• [Dataset entries]:
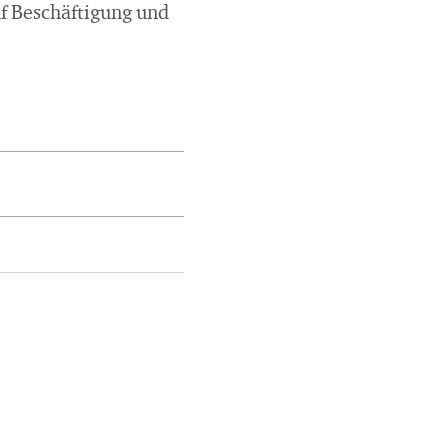
f Beschäftigung und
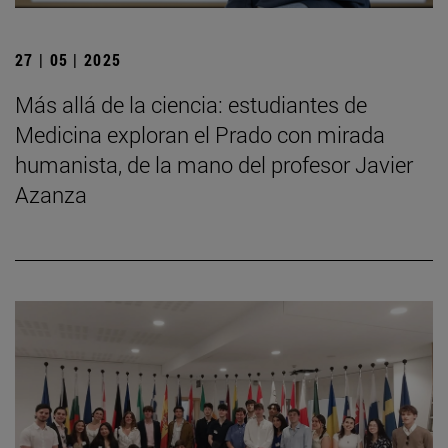
27 | 05 | 2025
Más allá de la ciencia: estudiantes de
Medicina exploran el Prado con mirada
humanista, de la mano del profesor Javier
Azanza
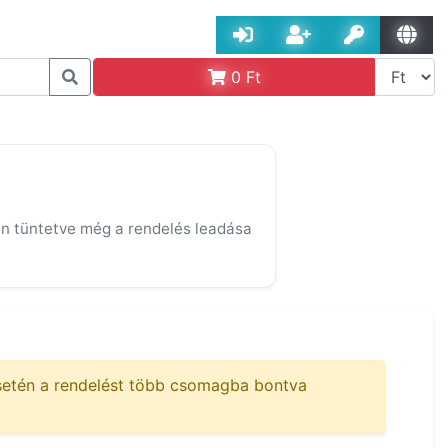
0
Ft
 van tüntetve még a rendelés leadása
setén a rendelést több csomagba bontva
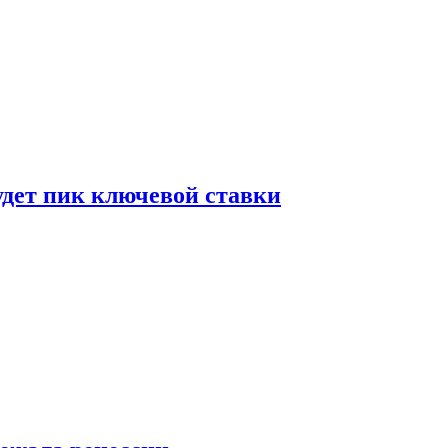
удет пик ключевой ставки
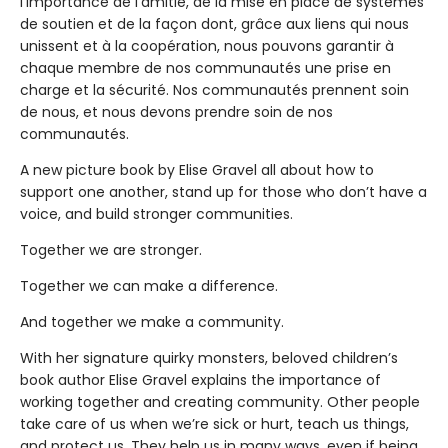
l’importance de l’amitié, de la mise en place de systèmes
de soutien et de la façon dont, grâce aux liens qui nous
unissent et à la coopération, nous pouvons garantir à
chaque membre de nos communautés une prise en
charge et la sécurité. Nos communautés prennent soin
de nous, et nous devons prendre soin de nos
communautés.
A new picture book by Elise Gravel all about how to
support one another, stand up for those who don’t have a
voice, and build stronger communities.
Together we are stronger.
Together we can make a difference.
And together we make a community.
With her signature quirky monsters, beloved children’s
book author Elise Gravel explains the importance of
working together and creating community. Other people
take care of us when we’re sick or hurt, teach us things,
and protect us. They help us in many ways, even if being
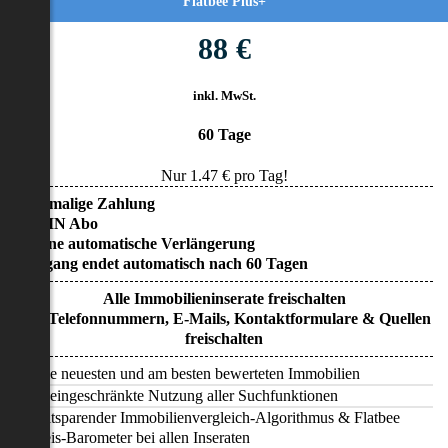
Flatbee Plus+
88 €
inkl. MwSt.
60 Tage
Nur
1.47
€ pro Tag!
• Einmalige Zahlung
• KEIN Abo
• Keine automatische Verlängerung
• Zugang endet automatisch nach 60 Tagen
Alle Immobilieninserate freischalten
Alle Telefonnummern, E-Mails, Kontaktformulare & Quellen
freischalten
Alle neuesten und am besten bewerteten Immobilien
Uneingeschränkte Nutzung aller Suchfunktionen
Zeitsparender Immobilienvergleich-Algorithmus & Flatbee
Preis-Barometer bei allen Inseraten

• [Exercise prompt]:
Exactly the lines from the one containing "Flatbee Plus+" through the end of the entries above must be output, and no others.

• [Completed exercise]:
Flatbee Plus+
88 €
inkl. MwSt.
60 Tage
Nur
1.47
€ pro Tag!
• Einmalige Zahlung
• KEIN Abo
• Keine automatische Verlängerung
• Zugang endet automatisch nach 60 Tagen
Alle Immobilieninserate freischalten
Alle Telefonnummern, E-Mails, Kontaktformulare & Quellen
freischalten
Alle neuesten und am besten bewerteten Immobilien
Uneingeschränkte Nutzung aller Suchfunktionen
Zeitsparender Immobilienvergleich-Algorithmus & Flatbee
Preis-Barometer bei allen Inseraten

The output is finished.